1985年、アメリカ、コーリー・ユエン監督作品。

▼▼▼▼▼最初にストーリーを書いていますので、ご注意ください!コメントはページ下です。▼▼▼▼▼

空手を習い始めたばかりの高校生、ジェイソン(カート・マッキニー)の父親は、ロスで空手道場を開いていたが、ニューヨークの裏組織から仲間になれと誘われたのを断ったばかりに、一味の用心棒、ロシア人の空手使いアイヴァン・クラシンスキー(ジャン・クロード・ヴァンダム)に足をへし折られてしまう。

それをきっかけとして、父親は道場をたたみ、ジェイスンと共にシアトルに引っ越す事になる。

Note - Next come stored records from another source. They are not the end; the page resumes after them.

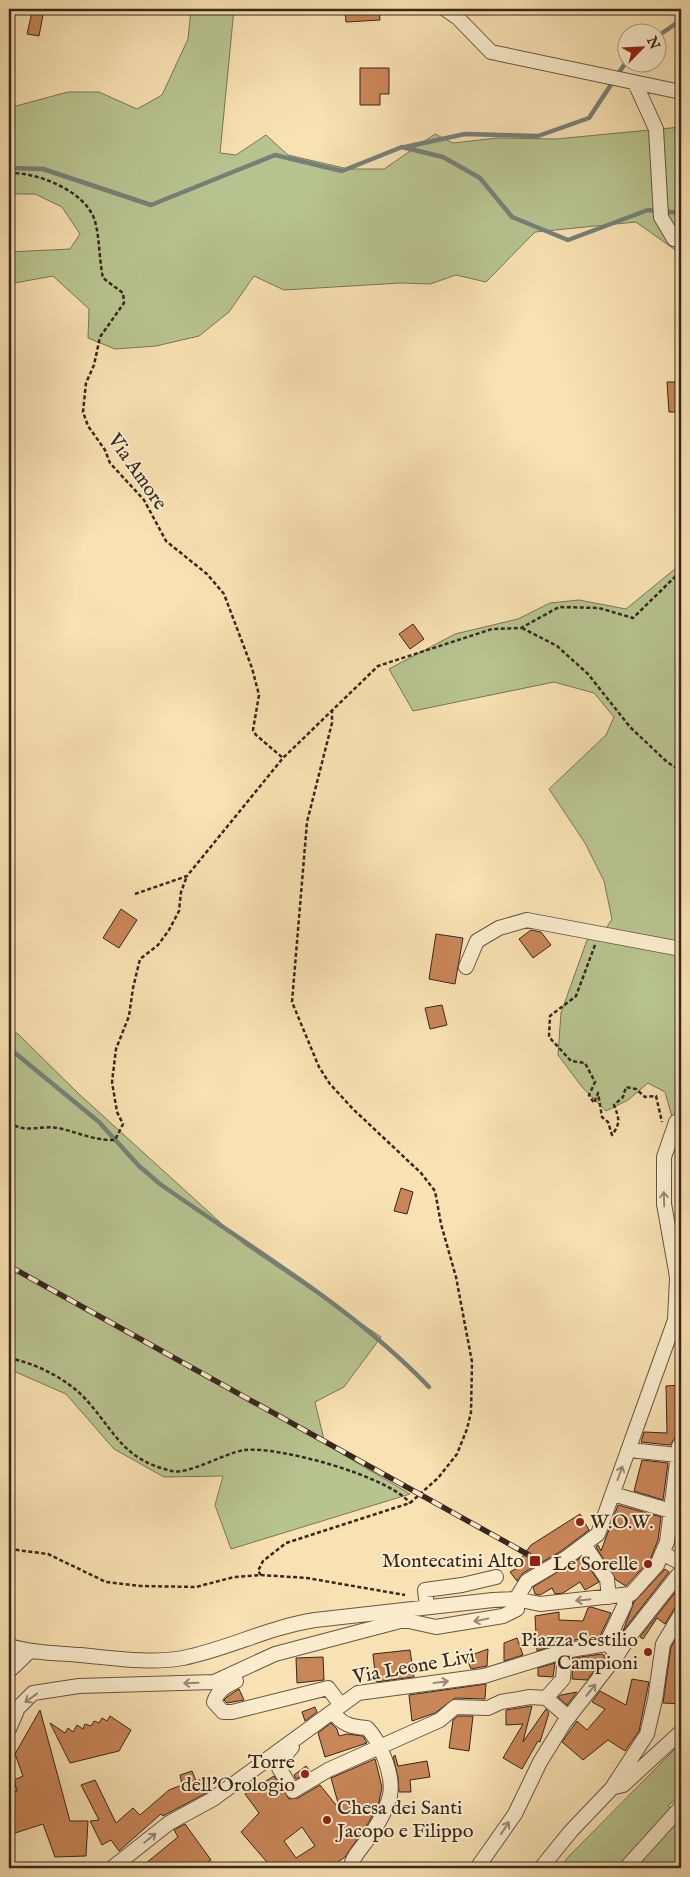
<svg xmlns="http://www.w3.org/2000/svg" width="690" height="1877" font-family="'IM FELL English',serif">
<rect width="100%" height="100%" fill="#f8e1b2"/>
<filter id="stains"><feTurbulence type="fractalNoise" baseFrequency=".004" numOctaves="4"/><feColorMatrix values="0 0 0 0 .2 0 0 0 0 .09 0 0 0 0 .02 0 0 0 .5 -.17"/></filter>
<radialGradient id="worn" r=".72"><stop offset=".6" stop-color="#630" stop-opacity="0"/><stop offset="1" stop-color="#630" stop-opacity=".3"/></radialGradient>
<path fill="#b8c490" stroke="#787657" d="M191 9H234L220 153 236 155 266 135 288 155 348 169H384L435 134 453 143 497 138 556 139 681 127V254L636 222 535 232 486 282 456 275 430 284 401 283 284 290 254 276 229 312 199 336 156 346 115 349 88 338 89 309 53 276 9 284V252L70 249 80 234 62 207 35 194H9V110L16 106 68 92H99L137 109 162 95 188 39Z
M681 564V1113L672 1117 665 1092 648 1083 628 1100 606 1111 582 1087 558 1055 561 1013 587 940 605 930 612 919 604 881 585 843 549 789 606 735 614 717 594 693 554 682 413 711 389 669 455 634 518 619 550 603 579 600 626 609Z
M9 1029 18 1034 80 1095 245 1245 381 1337 344 1387 315 1402 325 1444 410 1494 231 1549 215 1505 223 1476 164 1477 114 1449 66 1394 9 1369Z
M681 1743V1796L668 1805 681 1824V1868H560L568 1857Z"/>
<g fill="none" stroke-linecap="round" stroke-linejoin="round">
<path stroke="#768079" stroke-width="4.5" d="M658 36 681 20
M405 147 465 134 538 136 589 118 628 59
M9 168 43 169 151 205 275 155 342 171 402 147 443 157 480 178 512 217 568 240 648 210 681 213
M9 1048 99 1122 139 1166 160 1184C252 1249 350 1305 429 1387"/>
</g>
<path fill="#c98658" stroke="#37271e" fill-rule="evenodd" d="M345 9H379L380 20 346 22Z
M32 12 43 15 39 36 27 34Z
M360 68H389V94H380V105H360Z
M667 382H681V412H669Z
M413 624 424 639 410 649 399 634Z
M121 909 137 920 119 948 103 938Z
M531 930 541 932 551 945 533 958 519 939Z
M436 934 463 938 455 984 429 979Z
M442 1005 447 1025 430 1029 425 1008Z
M401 1188 413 1192 407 1214 394 1211Z
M681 1385V1436L675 1438 670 1445 641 1442 644 1432 667 1433 666 1386Z
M642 1460 668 1463 663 1500 634 1491Z
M681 1499V1548L675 1545Z
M618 1505 661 1517 658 1540 650 1560 626 1586 616 1580 596 1547 598 1545 601 1551Z
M580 1514 589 1530 561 1551 523 1573 517 1581 510 1572 523 1565 520 1560 531 1545Z
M582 1557 599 1582 585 1590 580 1582 563 1593 555 1594 552 1588 540 1595 535 1594 533 1587Z
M665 1569 669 1572 623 1631 634 1602Z
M681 1585V1605L674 1609 665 1624 657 1618 643 1639 640 1637Z
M591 1607 611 1613 600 1636 563 1642 537 1651 535 1616 559 1612V1620L583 1621 588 1608Z
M681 1631V1659L678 1675H681V1704L663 1703 671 1647Z
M517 1638 523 1655 504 1661V1643Z
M488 1649 487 1666 471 1669 466 1657Z
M410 1650 414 1677 376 1682 373 1654Z
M602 1654 605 1656 587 1680 572 1679 573 1658Z
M323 1657 324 1680 297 1683 296 1658Z
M555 1663 553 1677 538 1676V1668Z
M632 1679 649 1682 639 1731 625 1751 608 1740 583 1760 562 1742 577 1721 587 1730 605 1709 592 1702 600 1691 626 1705Z
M486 1684 485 1699 455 1698 435 1713 412 1721 409 1695Z
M239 1689 244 1700 227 1703 224 1700 227 1697Z
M577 1692 567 1705 558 1697 561 1695Z
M532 1706 523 1742 546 1709 549 1713 540 1742 538 1741 522 1769 503 1758 523 1724 506 1725V1710Z
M315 1707 317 1712 305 1721 302 1712Z
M40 1710 70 1821H88L86 1856 55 1857 43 1824 9 1835V1793L17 1791 14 1780 23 1776 15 1754Z
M110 1716 131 1730 119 1751 70 1763 50 1723 65 1733 68 1728 73 1732 77 1725 83 1729 85 1724 91 1726 94 1721 99 1723 102 1718 107 1721Z
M458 1716H473L469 1751 449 1748 453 1720Z
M331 1723 337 1729 339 1736 347 1734 363 1736 367 1743 325 1757 318 1733Z
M395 1755 398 1766 427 1761 430 1777 410 1780 411 1792H399L398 1777 393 1757Z
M375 1759 382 1787 379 1802 369 1822 345 1857 330 1868H272L241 1832 259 1813 245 1794 274 1776 289 1799 298 1798 320 1785 340 1810 331 1778ZM302 1827 315 1846 296 1858 284 1841Z
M306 1766 310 1771 296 1779 294 1775Z
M192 1771 196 1781 205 1778 210 1791 163 1816 161 1814 119 1851 111 1840 102 1845 90 1821 99 1820 81 1785 95 1780 116 1823 133 1808 140 1815 169 1790 182 1785 180 1775Z
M185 1824 211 1860 200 1867 197 1862 190 1868H140L178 1837 174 1830Z"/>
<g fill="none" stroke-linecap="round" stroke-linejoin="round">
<defs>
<path id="minor" d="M445 9 458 18 491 52 681 92
M635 83 656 129 661 217 674 239 681 240
M466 967 477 941 499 928 527 920 681 949
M629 1450 678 1455
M613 1494 671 1511
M585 1546 607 1579 609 1597
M662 1553 681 1563
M516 1599 527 1581 566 1558 598 1534 675 1320 677 1277 664 1204V1157L676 1122 681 1119
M427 1606 425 1590 462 1585 496 1577
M9 1646C32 1653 56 1653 80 1655 113 1658 150 1664 183 1658 228 1649 269 1627 315 1620L493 1600 516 1599 540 1604 631 1594 657 1565 667 1542 679 1446 681 1445
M612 1649 618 1654 629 1637 678 1575
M9 1671 30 1651
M236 1681C226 1686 218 1690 214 1702L223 1712H232L328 1688 341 1705
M546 1698 563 1679 565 1651
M333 1712C342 1725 352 1727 367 1728 380 1741 394 1776 390 1795 387 1809 378 1824 370 1836 364 1846 351 1857 351 1868
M9 1729 18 1708 33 1693 79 1686 214 1682 275 1654 404 1620 436 1627 503 1616 517 1609 516 1599
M292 1747 283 1758 279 1768 293 1791 328 1770 440 1720 455 1707 488 1708 501 1702 530 1697 546 1698 568 1717
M615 1787 623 1785 681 1732
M112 1868 169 1823 213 1799 358 1693 484 1676 565 1651 606 1644 625 1604V1595
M477 1868 515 1814 540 1762 564 1723 618 1654
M541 1868 571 1831 612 1788 647 1734 655 1700 663 1644 681 1614
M626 1868 681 1807"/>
</defs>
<use href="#minor" stroke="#675643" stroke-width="16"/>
<path stroke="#37271e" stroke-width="2.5" stroke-dasharray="4 2.5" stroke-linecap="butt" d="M9 173C37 172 86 191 95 221 100 240 99 260 103 278L123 293 124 303 100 337 94 365 86 383 83 412 88 426 105 450 110 463 144 500 166 541 207 574 224 594 252 668 259 695 253 730 256 735 283 758
M522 628 557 646 588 674 630 727 667 762 681 771
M135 894 187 876 283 758 378 666 492 629 521 628 559 607 599 608 633 618 681 571
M595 945 576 996 550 1016 549 1037 571 1061 585 1063 595 1082 589 1095 594 1103 598 1093 602 1117 608 1122 612 1135C621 1123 619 1118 614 1105L623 1097 626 1087 636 1089 645 1097 656 1096 662 1122
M9 1122C24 1134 40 1125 58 1128 77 1132 95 1141 115 1140L123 1124 117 1112 112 1082 116 1049 129 1016 133 988 140 959 158 945 169 930 179 911 181 892 187 876
M9 1358C38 1364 70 1380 90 1404 117 1436 125 1460 172 1471 188 1475 225 1453 244 1450 279 1446 388 1476 410 1503
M9 1549 48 1554 106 1582 141 1586 196 1587 234 1577 261 1575 307 1578 405 1595
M261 1575 258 1571 263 1561 286 1543 410 1503 438 1478 457 1454 467 1429 471 1412 472 1362 456 1277 441 1224 435 1191 421 1173 353 1109 330 1084 319 1067 292 1002 307 822 332 723V710"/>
<use href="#minor" stroke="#faeccd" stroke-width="14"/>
<defs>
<path id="rail" d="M9 1266 529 1555"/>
</defs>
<use href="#rail" stroke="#37271e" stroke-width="5.5"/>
<use href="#rail" stroke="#faeccd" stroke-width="4" stroke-dasharray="11" stroke-linecap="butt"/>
</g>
<defs><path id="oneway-shaft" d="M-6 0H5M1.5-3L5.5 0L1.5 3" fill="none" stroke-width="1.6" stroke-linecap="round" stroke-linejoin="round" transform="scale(1.25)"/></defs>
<g stroke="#988a76">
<use href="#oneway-shaft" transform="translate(664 1199) rotate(-92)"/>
<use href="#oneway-shaft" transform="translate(620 1473) rotate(-70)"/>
<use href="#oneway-shaft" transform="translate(583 1600) rotate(174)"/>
<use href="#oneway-shaft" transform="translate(481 1620) rotate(168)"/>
<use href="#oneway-shaft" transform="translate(441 1682) rotate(-7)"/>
<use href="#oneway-shaft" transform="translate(191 1683) rotate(178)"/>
<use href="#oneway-shaft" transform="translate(591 1690) rotate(-51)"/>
<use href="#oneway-shaft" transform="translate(31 1698) rotate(144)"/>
<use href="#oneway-shaft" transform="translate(505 1828) rotate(-57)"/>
<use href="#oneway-shaft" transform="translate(150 1838) rotate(-39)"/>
</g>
<g fill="#8f2418" stroke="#faeccd" stroke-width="2">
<circle cx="580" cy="1522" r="5"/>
<rect x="529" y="1555" width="12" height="12" rx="2.5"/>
<circle cx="648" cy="1564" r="5"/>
<circle cx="648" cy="1652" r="5"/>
<circle cx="305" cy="1774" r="5"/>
<circle cx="327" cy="1820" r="5"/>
</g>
<g text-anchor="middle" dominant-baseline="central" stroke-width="4" stroke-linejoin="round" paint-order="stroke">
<g font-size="20" fill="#37271e" stroke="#faeccd">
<text transform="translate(137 472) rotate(55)">Via Amore</text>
<text transform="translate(414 1667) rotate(-10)">Via Leone Livi</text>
</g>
<g font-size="20" fill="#37271e" stroke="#faeccd" text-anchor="end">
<text x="590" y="1522" text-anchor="start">W.O.W.</text>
<text x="524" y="1561">Montecatini Alto</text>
<text x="638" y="1564">Le Sorelle</text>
<text x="638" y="1640">Piazza Sestilio<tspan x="638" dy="23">Campioni</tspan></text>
<text x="295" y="1762">Torre<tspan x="295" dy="23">dell'Orologio</tspan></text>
<text x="337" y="1808" text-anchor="start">Chesa dei Santi<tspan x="337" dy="23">Jacopo e Filippo</tspan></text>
</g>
</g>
<rect width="690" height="1877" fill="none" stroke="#f8e1b2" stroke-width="30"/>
<rect x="10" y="10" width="670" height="1857" fill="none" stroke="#37271e" stroke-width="2.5"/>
<rect x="15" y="15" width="660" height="1847" fill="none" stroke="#37271e"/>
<g transform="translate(642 48) rotate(66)"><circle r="24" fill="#faeccd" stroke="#ac9d87"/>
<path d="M0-4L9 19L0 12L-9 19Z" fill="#8f2418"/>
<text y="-8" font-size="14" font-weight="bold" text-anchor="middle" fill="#37271e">N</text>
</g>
<rect width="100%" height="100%" filter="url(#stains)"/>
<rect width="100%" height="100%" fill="url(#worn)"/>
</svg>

気が治まらないのは、自分もクラシンスキーに痛めつけられた事が忘れられないジェイスンだった。

さっそく、新しい家のガレージ内に、自分専用の練習ジムを作り、さっそく空手の練習を始める。
壁には、ジェイスンが尊敬してやまないブルース・リー「燃えよドラゴン」のポスターがしっかり貼られていた。

そんな彼とすぐに親しくなったのは、ダンスとラップに夢中の陽気なアフリカ系、R・J・マジソン。

しかし、シアトルには、そんなジェイスンを快く思わない男達もいた。
地元で有名な空手使い、イアン・ライリー道場の門下生達であった。
さっそく、ジェイスンをからかった彼らは、町で乱闘騒ぎを起こしてしまう。

そんな血の気の早い息子を、飲み屋の主人になっていた父親はきつくたしなめる。

しかし、ひたすら強くなりたいと望んでいたジェイスンは、知らずに、テレビに出ていたライリーの道場へ入門しようと、R・Jと共に訪れるのだが、そこが、先日の喧嘩相手の巣窟だった事を知り、逃げるように帰る事になる。

さらに、シアトルで親しくなったケリーという少女の誕生パーティにめかしこんで出かけたジェイスンは、またもや、その場にいたライリーの門下生達に、彼女の目の前でこてんぱんにノサれてしまう。
彼女はイアン・ライリーの娘だったのだ。
それまでのいきさつを知らないケリーは、門下生達の非礼を詫びるが、恥をかかされたジェイスンは聞く耳を持たなかった。

傷心の彼がたどり着いたのは、シアトルにあるブルース・リーの墓の前だった。
ジェイスンは、墓に向って強くなりたいと念じる。

いつまでも空手に執着して、自分に対して反抗的なジェイスンの態度に怒った父親は、ガレージ内をめちゃくちゃに破壊してしまう。

R・Jの協力を得て、近所の空家に新しい練習場を作ったジェイスンの前に現れたのは、何と、あのブルース・リー(キム・タイ・チョン)その人だった!

ジェイスンの願いを聞いて、光の中から蘇ったのである。

さっそく、ジェイスンは、ブルース・リーの指導の元、激しい猛特訓を始める…。

 

▼▼▼▼▼個人的なコメントはここから下です。▼▼▼▼▼

一種の青春スポ根ものなのだが、下らないといえば、これほど下らない発想もないであろう。

しかし主人公を演じるジェイスンは、決して生っ粋の白人ではない所がミソなのである。
友人のR・Jにしても同様。
本作が、おそらくアメリカに住む数多くのマイノリティ向けに作られた娯楽作品であるのは一目瞭然である。 マイノリティが白人に勝つには、スポーツか音楽など、特殊なジャンルしかない。

そうした当時のマイノリティたちにとって、ブルース・リーの登場は「有色人種の希望の星」そのものだったのだろう。

そこで、ジェイスンはブルース・リーに憧れ空手、R・Jはマイケル・ジャクソンばりのミリタリーファッションを身につけ、ラップとダンスで活躍するのである。

ラストはお決まりのパターン通りだが、この頃から、180度両脚開きしか得意技がないように見えてしまう、悪役のジャン・クロード・ヴァンダムがちょっと侘びしくも思えたりする。

東洋人の目から見ると、全然似ていないブルース・リーも御愛嬌。

随所に80年代ミュージックが流れ、安っぽいながら、強烈に時代を感じさせる作品になっている。